## Written task 1
According to the advice column, what should the goal be instead of being thin?
## Written task 2
Please write the next part of the advice column, picking up after its final sentence.

My grandma treats me like I'm 4. But I'm 14. She uses a baby voice around me, and it's really annoying. I'm afraid to say anything because she gets offended very easily. What's a good way to tell her?

Not A Little Kid Anymore

Dear Not a Little Kid Anymore,

Rather than criticizing or complaining, surprise her by being adult-like. Talk to her about a novel or poem or artist you like. Ask her about her childhood or how she met your grandfather or what she liked when she was a teen and whether she keeps in touch with any school friends. Talk about history or politics. Give her a computer lesson, or suggest that you two visit a museum together. If she doesn't change her ways, can you talk to a parent or aunt about the problem? Ask him or her to let your grandmother know how much you're growing up.

Dear Carol,

When I wear shorts, I get really self-conscious about my thighs. They're big and, near the end of the school year, I put my binders over them so no one can see. I don't like going to the pool either.

Self-Conscious

Dear Self-Conscious,

Eyes off your thighs. Really. Do your best not to become one of the millions of girls who obsess about weight and body type. It's such a brain drain. The goal is not to be thin--it's to be healthy and fit.

Dear Carol,

Our big end-of-the-school-year talent show is coming up. I signed up, but I might chicken out. What should I tell myself so I don't go onstage and puke?

Stagefright

Dear Stagefright,

I remember how sc-sc-sc-scared I was as a guest on The Today Show. But instead of thinking, "What if I mess up?" I kept telling myself, "How cool is this? I worked hard for this opportunity!" So that is my advice. Look at your moment in the spotlight as a wonderful, well-earned honor, not a reason to barf. Turn your natural nervousness into healthy excitement. It feels good to share your talents with people. Keep practicing, then get out there and shine. Imagine how great it will feel when you take your bow.

## Records supplied
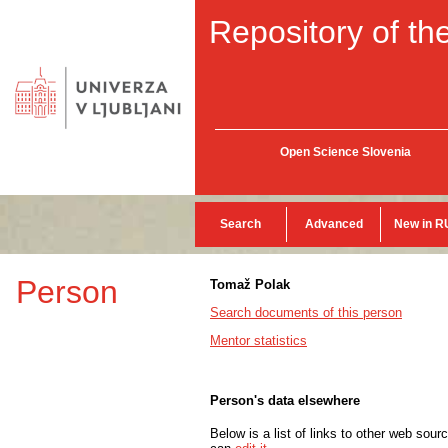
Repository of the
Open Science Slovenia
Search
Advanced
New in R
Person
Tomaž Polak
Search documents of this person
Mentor statistics
Person's data elsewhere
Below is a list of links to other web sour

## Expected output 1
To be healthy and fit.

## Expected output 2
Dear Carol,

I've been going to this day camp for the past four summers. I love it and, until a week ago, I was sure I would go there again. But I'm becoming friends with this girl, and she's going to another camp. Her camp sounds like fun, and I'm open to change. I'm just not sure which to choose.

I Love Camp

Dear I Love Camp,

First, ask your parents if they've already paid for camp because, if so, they may not want you to change your mind. Even if you are free to pick the known vs. the new, it's a tricky decision. Since you love the camp you've been going to, you'd probably love it again. On the other hand, there's much to be said for trying new experiences. I wouldn't make the switch just to follow a girl you're getting to know. What if she becomes less friendly when she's around her familiar camp buds? Have a great summer, no matter what you decide!

Dear Carol,

My birthday is coming up, and I want to have friends over. Some of my friends are popular, and others are kind of geeky (not a bad thing). They don't like each other, but I don't want to invite one group and not the other. I also am worried about what the popular group will think if I invite the geeky group.

Totally Confused

Dear Totally Confused,

I think you should be brave and invite everybody but, if that doesn't feel right, can you have two parties? Throw a sleepover for one group; host a movie matinee for the other. Don't go crazy over this. It's your party, and your friends have to like you--not each other. Happy birthday!

Dear Carol,

My parents are divorced. I live with my mom, and my dad lives three hours away. I see him once a month during the school year, more in the summer. love my dad, but I never look forward to seeing him. He's not mean, so I don't know why I feel that way. My mom knows my feelings, but is this the way things will be for the rest of my life?

I Love My Dad

Dear I Love My Dad,

I'm glad you can be frank with your mom, and I'm sorry visits with your dad aren't everything you'd wish for. Next time you pack up to visit him, take some DVDs you both might like to watch together. What else might you both enjoy doing? Hiking in a nature preserve, walking around a state fair, going to a zoo, hitting the water park? Going out for Chinese food? Playing cards or Boggle or tennis? Pack books or sketch pads, too, so you can enjoy your alone time. And, no, it won't be this way for the rest of your life. When you're an adult, you can choose to visit him less or more, based or on your own terms.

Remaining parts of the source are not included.